Description
We are a team of ML engineers specializing in data infrastructure and model validation. Our team creates critical tools for evaluating model quality, develops data processing pipelines, and focuses on generating high-quality technical and code data for model training.
Our main areas:
• Validation & Metrics — validation and measurement tools for models
• Data Engineering — data cleaning and synthesis pipelines
• Code & Technical Data — generation of code/technical data
• MLOps — hosting and using open source models
• Model Training — experiments with LoRA and SFT.
If you are interested in creating infrastructure for LLM development and working with cutting-edge data technologies — join us.
Responsibilities
- development of tools for validating and measuring model quality and data quality control systems
- creation of metrics for assessing LLM performance and accuracy
- automation of testing and benchmarking, filtering and preprocessing processes
- building and optimizing data cleaning and synthesis pipelines
- generation of high-quality code and technical datasets
- creation of synthetic data for training models on technical tasks
- supporting infrastructure for hosting open source models
- integration and use of open source models in product solutions
- training LoRA adapters for experimental tasks
- conducting SFT training as part of data research
- analysis of experiment results and interpretation of approaches.
Requirements
- excellent knowledge of Python and experience with ML libraries (LangChain/LangGraph, PyTorch, llm-foundry, verl)
- experience working with LLMs (both open source: Llama, Mistral, Qwen, and proprietary: GPT, Claude)
- understanding of the principles of working with data for model training: collection, cleaning, validation
- skills in building ML pipelines and process automation
- understanding of processes, knowledge of approaches to validating and testing machine learning models
- understanding of MLOps basics and working with containerization (Docker).
Will be a plus:
- experience with agent and RAG frameworks
- knowledge of fine-tuning approaches (LoRA, QLoRA, SFT)
- experience with data and experiment versioning systems (DVC, MLflow, W&B)

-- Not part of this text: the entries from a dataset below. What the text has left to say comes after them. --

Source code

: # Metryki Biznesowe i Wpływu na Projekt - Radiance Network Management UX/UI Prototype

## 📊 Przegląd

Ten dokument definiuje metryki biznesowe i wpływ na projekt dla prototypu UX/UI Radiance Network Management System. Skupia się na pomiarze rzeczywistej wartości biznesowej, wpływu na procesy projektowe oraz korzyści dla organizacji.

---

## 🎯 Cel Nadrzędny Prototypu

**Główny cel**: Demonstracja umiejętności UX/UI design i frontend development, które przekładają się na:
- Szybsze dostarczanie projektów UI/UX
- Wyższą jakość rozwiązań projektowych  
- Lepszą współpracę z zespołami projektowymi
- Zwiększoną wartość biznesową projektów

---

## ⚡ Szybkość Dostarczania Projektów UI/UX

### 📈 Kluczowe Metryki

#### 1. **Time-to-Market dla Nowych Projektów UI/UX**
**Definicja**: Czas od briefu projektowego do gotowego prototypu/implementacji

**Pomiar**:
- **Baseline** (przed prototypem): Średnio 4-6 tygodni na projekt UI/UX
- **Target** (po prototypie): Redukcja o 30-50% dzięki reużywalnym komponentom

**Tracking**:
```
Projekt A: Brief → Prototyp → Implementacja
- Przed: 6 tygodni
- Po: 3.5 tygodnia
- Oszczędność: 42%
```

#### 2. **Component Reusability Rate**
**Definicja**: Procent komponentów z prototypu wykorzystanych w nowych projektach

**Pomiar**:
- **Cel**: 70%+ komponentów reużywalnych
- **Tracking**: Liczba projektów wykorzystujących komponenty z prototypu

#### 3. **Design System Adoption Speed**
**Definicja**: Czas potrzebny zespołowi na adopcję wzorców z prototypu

- understanding of working principles with code data and technical texts
- experience in deploying and monitoring ML models in production.
Conditions
- largest DS&AI community — over 600 DS specialists of the bank
- digest of the latest developments in DS&AI and reports from the world's largest conferences
- opportunity to choose a convenient work format: hybrid or office
- comfortable modern office: Kutuzovskaya metro station, Kutuzovsky Prospect, 32
- annual salary review, annual bonus
- corporate gym and recreation areas
- more than 400 educational programs from SberUniversity for professional and career development
- extended VHI, preferential insurance for family and corporate pension program
- mortgage more profitable up to 7% for each employee
- free SberPrime+ subscription, discounts on products of partner companies
- referral bonus for recommending friends to the Sber team.